▶ _Given records_
:::

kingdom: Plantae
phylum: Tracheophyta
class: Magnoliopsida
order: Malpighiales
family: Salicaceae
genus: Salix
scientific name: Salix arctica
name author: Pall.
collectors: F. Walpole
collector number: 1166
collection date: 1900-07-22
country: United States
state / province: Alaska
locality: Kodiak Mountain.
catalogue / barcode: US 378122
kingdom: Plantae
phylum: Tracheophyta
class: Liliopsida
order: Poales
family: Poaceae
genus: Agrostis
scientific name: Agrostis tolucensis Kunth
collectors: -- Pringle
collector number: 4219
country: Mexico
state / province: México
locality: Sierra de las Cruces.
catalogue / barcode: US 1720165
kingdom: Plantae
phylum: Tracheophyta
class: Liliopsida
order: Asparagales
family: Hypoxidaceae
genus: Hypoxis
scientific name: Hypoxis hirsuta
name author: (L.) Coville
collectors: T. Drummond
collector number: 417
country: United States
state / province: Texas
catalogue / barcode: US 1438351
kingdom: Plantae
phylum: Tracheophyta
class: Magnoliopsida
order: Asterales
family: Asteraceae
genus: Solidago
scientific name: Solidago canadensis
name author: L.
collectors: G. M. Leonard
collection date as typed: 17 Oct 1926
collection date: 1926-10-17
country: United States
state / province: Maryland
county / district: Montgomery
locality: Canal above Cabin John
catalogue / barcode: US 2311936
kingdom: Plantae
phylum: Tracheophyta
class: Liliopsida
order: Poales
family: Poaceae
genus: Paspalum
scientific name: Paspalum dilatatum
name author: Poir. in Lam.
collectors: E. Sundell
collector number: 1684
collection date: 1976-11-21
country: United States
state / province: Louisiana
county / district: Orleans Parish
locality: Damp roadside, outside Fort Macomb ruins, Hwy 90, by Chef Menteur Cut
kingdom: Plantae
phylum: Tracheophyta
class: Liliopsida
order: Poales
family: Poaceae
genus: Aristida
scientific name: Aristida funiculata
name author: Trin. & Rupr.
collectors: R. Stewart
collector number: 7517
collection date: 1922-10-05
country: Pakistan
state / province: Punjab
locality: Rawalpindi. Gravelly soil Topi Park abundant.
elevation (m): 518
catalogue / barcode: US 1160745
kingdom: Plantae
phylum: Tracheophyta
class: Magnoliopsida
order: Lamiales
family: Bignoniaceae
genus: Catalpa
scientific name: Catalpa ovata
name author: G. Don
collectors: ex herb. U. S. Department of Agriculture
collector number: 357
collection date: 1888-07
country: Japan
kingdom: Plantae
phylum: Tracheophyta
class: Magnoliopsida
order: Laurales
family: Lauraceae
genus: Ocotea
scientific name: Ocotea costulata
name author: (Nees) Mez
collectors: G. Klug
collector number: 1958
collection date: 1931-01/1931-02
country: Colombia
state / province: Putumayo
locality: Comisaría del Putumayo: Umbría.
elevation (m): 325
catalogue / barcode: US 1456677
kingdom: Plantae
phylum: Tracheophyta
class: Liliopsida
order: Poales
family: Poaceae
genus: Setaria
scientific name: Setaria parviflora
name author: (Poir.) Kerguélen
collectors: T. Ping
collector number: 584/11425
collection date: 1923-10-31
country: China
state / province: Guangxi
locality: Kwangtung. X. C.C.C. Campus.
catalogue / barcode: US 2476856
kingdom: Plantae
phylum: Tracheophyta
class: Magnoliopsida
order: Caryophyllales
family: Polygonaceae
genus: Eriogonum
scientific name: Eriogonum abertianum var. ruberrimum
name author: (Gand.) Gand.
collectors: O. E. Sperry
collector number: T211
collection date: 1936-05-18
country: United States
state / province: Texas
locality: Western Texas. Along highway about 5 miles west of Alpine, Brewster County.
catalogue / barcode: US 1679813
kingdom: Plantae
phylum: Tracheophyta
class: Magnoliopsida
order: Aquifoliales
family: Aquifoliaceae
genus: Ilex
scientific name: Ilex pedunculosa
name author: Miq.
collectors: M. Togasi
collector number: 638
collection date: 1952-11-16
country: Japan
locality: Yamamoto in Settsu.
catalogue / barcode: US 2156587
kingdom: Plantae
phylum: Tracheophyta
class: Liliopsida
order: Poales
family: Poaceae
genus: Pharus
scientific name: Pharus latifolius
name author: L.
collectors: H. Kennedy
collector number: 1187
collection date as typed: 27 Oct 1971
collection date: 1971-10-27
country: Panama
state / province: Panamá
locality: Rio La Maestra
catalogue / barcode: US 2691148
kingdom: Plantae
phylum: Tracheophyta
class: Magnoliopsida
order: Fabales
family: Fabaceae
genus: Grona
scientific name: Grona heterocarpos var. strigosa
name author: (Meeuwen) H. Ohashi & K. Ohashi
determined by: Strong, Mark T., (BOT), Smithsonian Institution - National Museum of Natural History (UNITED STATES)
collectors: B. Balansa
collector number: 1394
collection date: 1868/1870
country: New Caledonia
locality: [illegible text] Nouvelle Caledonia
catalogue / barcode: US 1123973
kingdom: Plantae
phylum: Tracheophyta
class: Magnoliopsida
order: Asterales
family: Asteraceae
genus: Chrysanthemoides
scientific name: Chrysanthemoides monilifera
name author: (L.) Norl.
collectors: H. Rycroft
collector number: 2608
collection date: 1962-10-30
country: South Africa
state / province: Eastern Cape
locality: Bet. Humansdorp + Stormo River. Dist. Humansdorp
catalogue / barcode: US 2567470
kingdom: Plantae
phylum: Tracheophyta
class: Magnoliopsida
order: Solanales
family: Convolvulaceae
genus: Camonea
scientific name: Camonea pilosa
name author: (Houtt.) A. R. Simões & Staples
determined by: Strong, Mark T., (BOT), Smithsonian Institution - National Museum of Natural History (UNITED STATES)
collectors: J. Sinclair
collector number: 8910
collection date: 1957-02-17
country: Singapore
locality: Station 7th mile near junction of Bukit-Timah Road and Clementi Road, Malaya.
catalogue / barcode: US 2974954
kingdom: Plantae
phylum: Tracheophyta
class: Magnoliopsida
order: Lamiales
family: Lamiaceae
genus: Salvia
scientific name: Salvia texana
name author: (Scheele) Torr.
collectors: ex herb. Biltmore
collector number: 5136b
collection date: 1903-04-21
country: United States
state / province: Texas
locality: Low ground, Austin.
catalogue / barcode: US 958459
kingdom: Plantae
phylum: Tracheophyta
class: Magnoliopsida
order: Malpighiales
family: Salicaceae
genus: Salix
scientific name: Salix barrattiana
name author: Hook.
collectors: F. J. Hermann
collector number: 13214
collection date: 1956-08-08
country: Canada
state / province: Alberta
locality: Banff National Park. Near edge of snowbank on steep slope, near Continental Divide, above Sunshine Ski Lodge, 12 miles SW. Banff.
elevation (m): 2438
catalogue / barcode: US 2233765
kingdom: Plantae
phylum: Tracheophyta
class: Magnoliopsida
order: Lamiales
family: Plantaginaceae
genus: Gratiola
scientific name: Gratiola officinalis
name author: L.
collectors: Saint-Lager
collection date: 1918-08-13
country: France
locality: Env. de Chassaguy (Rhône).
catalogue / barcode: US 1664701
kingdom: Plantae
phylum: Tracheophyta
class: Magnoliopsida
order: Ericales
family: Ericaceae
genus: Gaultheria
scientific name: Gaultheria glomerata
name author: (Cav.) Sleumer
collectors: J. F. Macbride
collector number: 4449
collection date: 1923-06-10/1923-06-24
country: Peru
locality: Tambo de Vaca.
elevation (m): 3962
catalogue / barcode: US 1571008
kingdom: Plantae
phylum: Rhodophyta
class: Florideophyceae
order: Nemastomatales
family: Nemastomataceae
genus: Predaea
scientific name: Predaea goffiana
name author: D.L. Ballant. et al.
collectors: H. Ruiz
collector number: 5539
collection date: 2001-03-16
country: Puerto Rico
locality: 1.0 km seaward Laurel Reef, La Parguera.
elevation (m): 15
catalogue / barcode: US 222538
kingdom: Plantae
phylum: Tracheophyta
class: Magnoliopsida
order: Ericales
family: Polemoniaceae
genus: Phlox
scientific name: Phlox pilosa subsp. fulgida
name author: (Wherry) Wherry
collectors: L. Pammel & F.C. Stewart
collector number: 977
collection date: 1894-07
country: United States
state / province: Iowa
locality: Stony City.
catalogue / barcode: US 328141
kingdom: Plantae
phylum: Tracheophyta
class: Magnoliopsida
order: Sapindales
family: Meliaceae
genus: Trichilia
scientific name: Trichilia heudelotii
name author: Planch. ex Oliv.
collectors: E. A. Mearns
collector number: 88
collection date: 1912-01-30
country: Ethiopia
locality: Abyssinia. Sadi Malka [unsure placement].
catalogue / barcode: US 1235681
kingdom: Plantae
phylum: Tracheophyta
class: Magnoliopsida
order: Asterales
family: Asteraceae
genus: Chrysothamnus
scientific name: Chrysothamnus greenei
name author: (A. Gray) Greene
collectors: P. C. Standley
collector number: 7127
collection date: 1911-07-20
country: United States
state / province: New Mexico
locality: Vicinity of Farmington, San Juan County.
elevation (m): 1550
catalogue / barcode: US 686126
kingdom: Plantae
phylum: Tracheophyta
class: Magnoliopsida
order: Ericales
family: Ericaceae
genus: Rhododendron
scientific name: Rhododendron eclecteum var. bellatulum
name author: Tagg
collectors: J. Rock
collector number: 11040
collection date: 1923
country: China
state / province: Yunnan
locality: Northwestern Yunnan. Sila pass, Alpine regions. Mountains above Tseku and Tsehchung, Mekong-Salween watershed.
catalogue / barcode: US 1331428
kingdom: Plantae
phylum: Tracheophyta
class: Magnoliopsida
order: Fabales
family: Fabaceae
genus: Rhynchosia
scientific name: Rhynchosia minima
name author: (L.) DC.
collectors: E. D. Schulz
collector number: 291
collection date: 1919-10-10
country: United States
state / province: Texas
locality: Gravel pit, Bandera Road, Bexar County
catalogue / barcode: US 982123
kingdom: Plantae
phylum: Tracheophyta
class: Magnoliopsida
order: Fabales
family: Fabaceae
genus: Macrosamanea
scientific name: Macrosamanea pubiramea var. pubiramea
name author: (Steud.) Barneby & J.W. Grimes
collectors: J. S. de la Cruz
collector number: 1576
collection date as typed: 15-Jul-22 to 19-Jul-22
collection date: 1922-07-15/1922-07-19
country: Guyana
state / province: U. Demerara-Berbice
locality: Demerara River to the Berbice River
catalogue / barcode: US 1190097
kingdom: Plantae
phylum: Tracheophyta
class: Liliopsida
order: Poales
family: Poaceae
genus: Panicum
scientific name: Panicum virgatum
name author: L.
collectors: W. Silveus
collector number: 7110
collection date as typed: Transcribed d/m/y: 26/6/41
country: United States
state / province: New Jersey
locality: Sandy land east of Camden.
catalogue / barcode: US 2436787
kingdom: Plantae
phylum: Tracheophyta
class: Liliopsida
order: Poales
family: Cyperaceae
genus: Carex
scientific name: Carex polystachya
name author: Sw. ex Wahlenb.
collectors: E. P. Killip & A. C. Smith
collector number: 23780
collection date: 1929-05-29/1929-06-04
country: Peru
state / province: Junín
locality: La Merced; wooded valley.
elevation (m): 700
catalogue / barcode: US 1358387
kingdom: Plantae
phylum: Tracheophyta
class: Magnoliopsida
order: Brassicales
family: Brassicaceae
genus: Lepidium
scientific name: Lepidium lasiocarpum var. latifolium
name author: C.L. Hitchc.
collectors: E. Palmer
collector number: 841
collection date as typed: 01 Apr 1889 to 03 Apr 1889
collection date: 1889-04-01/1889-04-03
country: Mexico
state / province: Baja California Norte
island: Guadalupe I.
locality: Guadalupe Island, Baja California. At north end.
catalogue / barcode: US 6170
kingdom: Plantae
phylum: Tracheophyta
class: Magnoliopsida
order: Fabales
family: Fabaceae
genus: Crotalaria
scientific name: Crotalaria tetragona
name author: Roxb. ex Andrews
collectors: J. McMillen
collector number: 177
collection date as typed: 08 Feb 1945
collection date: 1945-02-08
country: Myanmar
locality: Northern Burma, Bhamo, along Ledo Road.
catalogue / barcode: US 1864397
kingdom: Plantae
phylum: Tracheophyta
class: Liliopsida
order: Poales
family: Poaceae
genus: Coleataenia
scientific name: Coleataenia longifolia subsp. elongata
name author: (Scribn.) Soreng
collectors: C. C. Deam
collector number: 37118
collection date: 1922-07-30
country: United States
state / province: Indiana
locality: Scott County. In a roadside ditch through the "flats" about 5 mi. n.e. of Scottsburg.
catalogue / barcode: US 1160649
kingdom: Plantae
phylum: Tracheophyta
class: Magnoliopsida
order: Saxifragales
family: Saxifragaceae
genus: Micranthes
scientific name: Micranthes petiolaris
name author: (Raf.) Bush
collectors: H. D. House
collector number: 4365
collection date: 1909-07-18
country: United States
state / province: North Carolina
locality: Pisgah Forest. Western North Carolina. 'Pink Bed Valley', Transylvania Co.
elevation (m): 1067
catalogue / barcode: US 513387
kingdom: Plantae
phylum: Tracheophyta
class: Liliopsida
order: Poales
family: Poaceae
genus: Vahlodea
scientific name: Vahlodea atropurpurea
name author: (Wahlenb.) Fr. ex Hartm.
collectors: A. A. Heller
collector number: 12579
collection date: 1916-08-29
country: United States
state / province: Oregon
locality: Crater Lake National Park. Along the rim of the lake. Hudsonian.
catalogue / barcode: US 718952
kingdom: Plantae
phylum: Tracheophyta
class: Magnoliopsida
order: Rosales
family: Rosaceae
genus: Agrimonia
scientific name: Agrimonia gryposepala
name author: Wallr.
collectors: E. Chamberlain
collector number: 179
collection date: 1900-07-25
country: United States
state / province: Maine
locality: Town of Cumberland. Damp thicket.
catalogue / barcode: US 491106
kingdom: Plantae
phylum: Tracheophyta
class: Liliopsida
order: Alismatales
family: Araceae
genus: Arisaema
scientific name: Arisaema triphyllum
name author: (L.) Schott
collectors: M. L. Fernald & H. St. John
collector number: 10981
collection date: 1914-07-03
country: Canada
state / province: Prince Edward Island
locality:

:::

▶ _Prompt_
Retype the lines of the data above from the line with "catalogue / barcode: US 718952" to the line with "locality: Town of Cumberland. Damp thicket.", including both of those lines, with no changes.

▶ _Solved exercise_
catalogue / barcode: US 718952
kingdom: Plantae
phylum: Tracheophyta
class: Magnoliopsida
order: Rosales
family: Rosaceae
genus: Agrimonia
scientific name: Agrimonia gryposepala
name author: Wallr.
collectors: E. Chamberlain
collector number: 179
collection date: 1900-07-25
country: United States
state / province: Maine
locality: Town of Cumberland. Damp thicket.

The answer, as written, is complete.